* Goal of the exercise *
Answer these questions from the molecular OCR results text:
1. What metric was used to evaluate performance?
2. What accuracy did MolSeek-OCR reach on the CLEF dataset?
3. Which state-of-the-art Image-to-Graph model is named as outperforming MolSeek-OCR?

___ Selected text ___

Analysis of Limitations: Provided empirical evidence that reinforcement-style post-training fails to maintain the strict sequence-level fidelity required for exact SMILES matching in VLMs, highlighting a fundamental gap between graph-equivalent structures and serialized string correctness.

4. Results

The performance was evaluated based on Exact Matching Accuracy (the generated SMILES must exactly match the ground truth).

Comparison with Image-to-Sequence Models:
- MolSeek-OCR achieved competitive results, broadly comparable to DECIMER (the best-performing Image-to-Sequence baseline).
- Example Performance: On the Indigo (synthetic) dataset, MolSeek-OCR achieved 74.3% accuracy vs. DECIMER's 69.6%. On CLEF (realistic), it achieved 63.3% vs. DECIMER's 62.7%.
Comparison with Image-to-Graph Models:
- MolSeek-OCR remains inferior to state-of-the-art Image-to-Graph models like MolScribe.

___ Given data ___

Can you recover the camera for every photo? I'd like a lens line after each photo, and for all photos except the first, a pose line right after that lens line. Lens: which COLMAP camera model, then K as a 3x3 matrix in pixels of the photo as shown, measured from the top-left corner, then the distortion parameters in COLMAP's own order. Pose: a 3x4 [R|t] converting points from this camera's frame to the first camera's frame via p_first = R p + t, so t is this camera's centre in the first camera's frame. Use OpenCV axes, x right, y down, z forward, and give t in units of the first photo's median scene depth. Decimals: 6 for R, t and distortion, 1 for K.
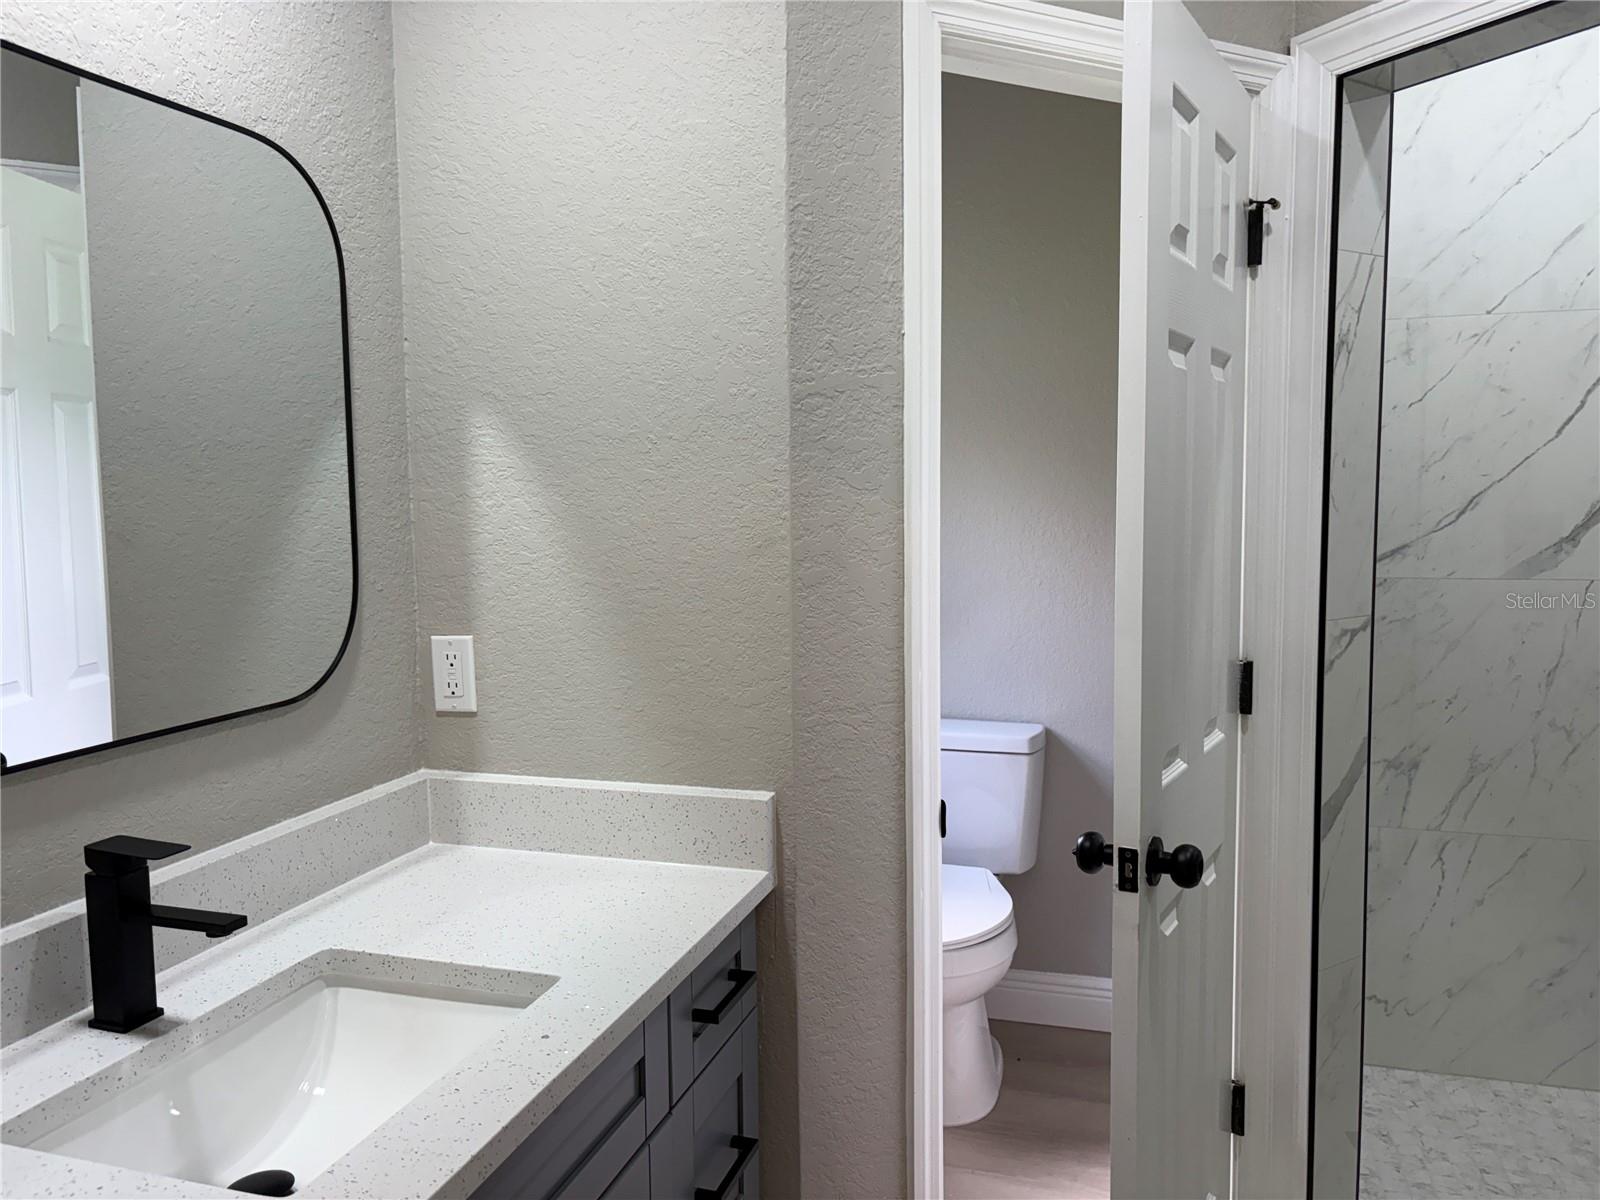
lens RADIAL K [[1204.9, 0, 800.0], [0, 1204.9, 600.0], [0, 0, 1]] dist [0.010250, 0.006295]
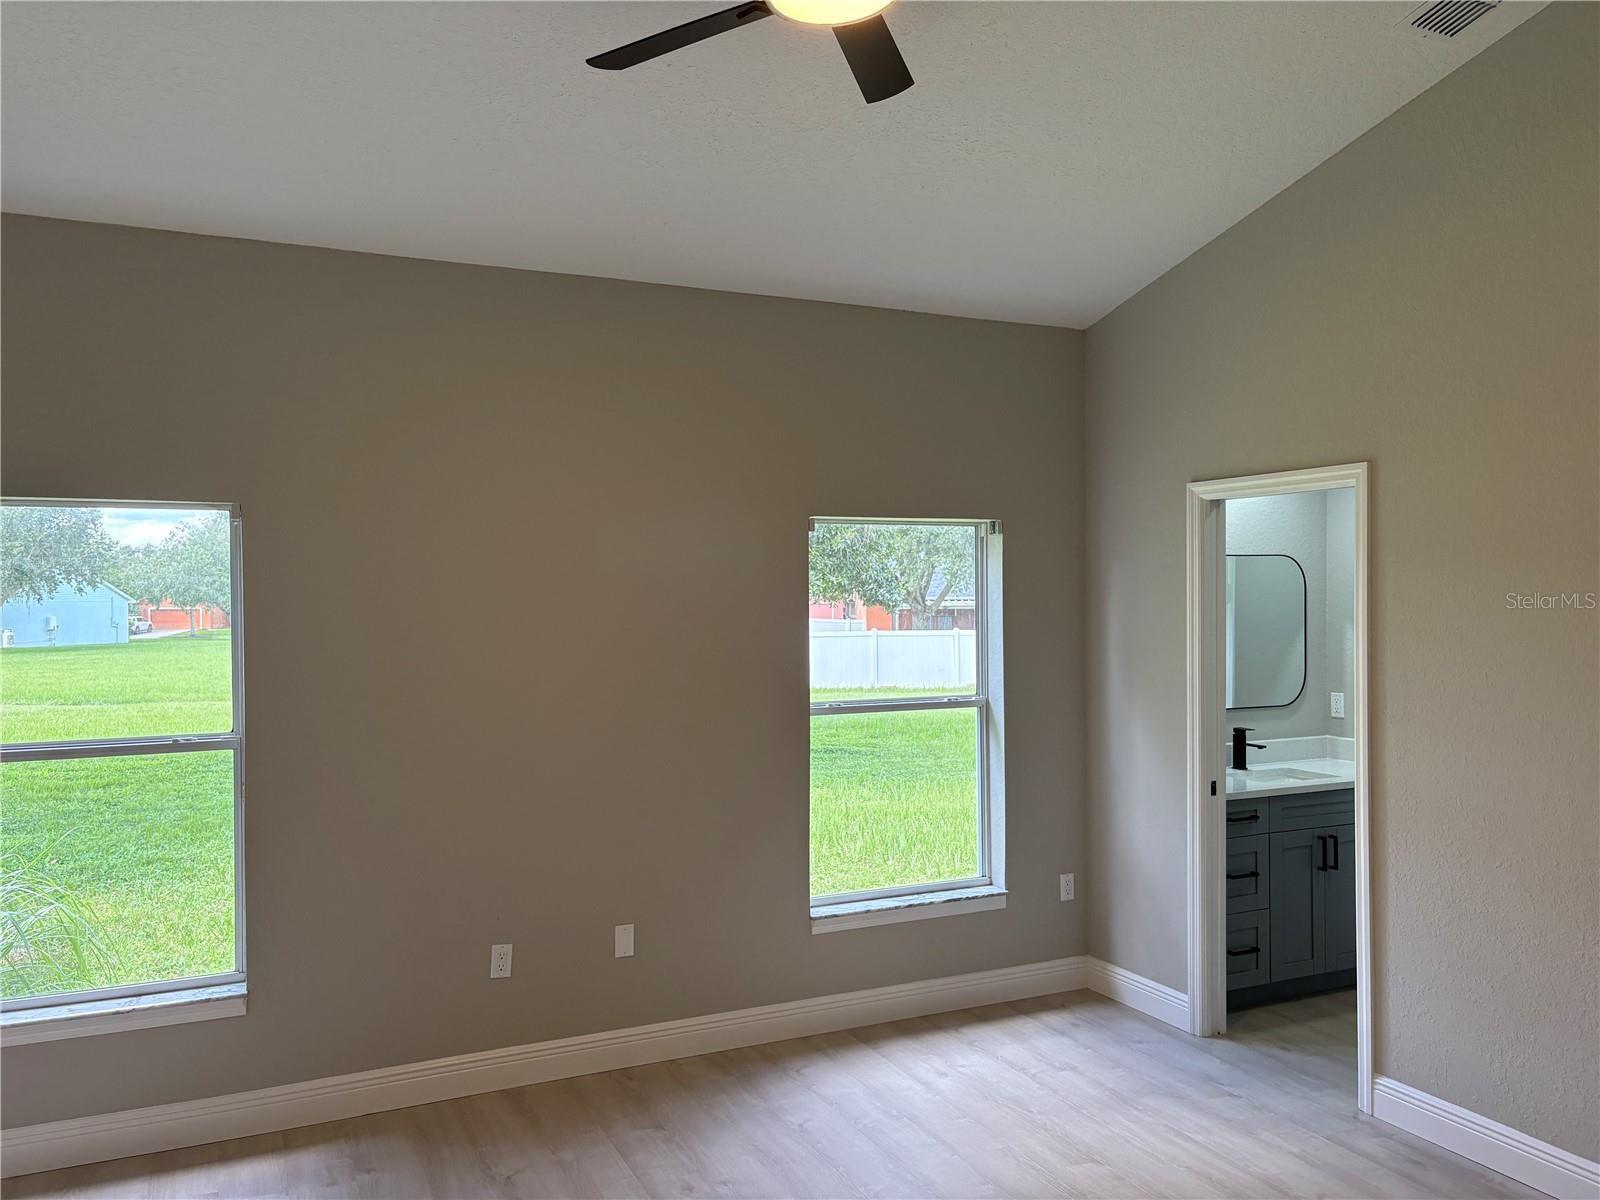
lens RADIAL K [[1204.9, 0, 800.0], [0, 1204.9, 600.0], [0, 0, 1]] dist [0.010250, 0.006295]
pose [[0.673326, 0.012522, -0.739239, 1.125329], [-0.076894, 0.995620, -0.053172, 0.064813], [0.735336, 0.092645, 0.671341, -2.232440]]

___

* Answer section *
1. Exact Matching Accuracy
2. 63.3%
3. MolScribe